### What is expected
Once you reach the line containing "[645,326,670,330] --- ->" in the entries below, write out that line and each one after it down to the line containing "[645,484,734,497] [645,504,686,516] 0.98", exactly and with nothing added.

### Data records

══════

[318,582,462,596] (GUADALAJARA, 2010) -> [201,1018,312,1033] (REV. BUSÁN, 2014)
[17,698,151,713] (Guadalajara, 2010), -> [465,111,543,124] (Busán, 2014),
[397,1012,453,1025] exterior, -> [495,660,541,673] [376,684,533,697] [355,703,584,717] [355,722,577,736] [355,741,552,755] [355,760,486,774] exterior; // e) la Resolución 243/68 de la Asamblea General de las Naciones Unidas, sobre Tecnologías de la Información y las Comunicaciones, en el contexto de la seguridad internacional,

══════

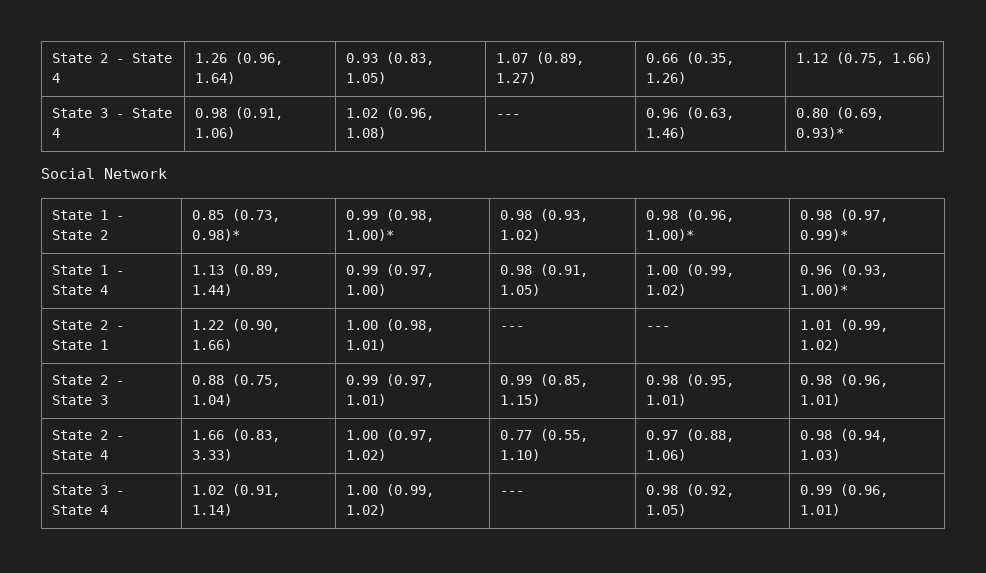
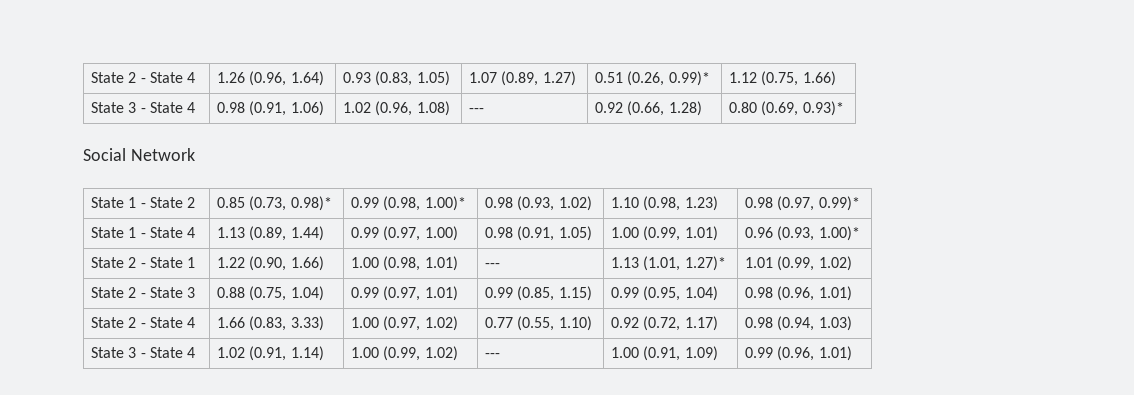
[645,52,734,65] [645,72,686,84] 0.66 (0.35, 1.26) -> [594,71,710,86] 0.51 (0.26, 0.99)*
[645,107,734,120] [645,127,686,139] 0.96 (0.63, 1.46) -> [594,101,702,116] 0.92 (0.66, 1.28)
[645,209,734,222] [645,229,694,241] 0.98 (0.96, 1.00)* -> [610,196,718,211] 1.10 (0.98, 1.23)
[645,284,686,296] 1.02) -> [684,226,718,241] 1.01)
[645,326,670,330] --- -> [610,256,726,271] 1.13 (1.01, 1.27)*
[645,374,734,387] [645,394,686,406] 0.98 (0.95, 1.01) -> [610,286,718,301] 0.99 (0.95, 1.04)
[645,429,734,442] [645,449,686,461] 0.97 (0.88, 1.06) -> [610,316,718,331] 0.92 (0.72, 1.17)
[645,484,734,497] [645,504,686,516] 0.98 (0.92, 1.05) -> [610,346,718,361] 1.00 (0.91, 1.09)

══════

### Answer to the exercise
[645,326,670,330] --- -> [610,256,726,271] 1.13 (1.01, 1.27)*
[645,374,734,387] [645,394,686,406] 0.98 (0.95, 1.01) -> [610,286,718,301] 0.99 (0.95, 1.04)
[645,429,734,442] [645,449,686,461] 0.97 (0.88, 1.06) -> [610,316,718,331] 0.92 (0.72, 1.17)
[645,484,734,497] [645,504,686,516] 0.98 (0.92, 1.05) -> [610,346,718,361] 1.00 (0.91, 1.09)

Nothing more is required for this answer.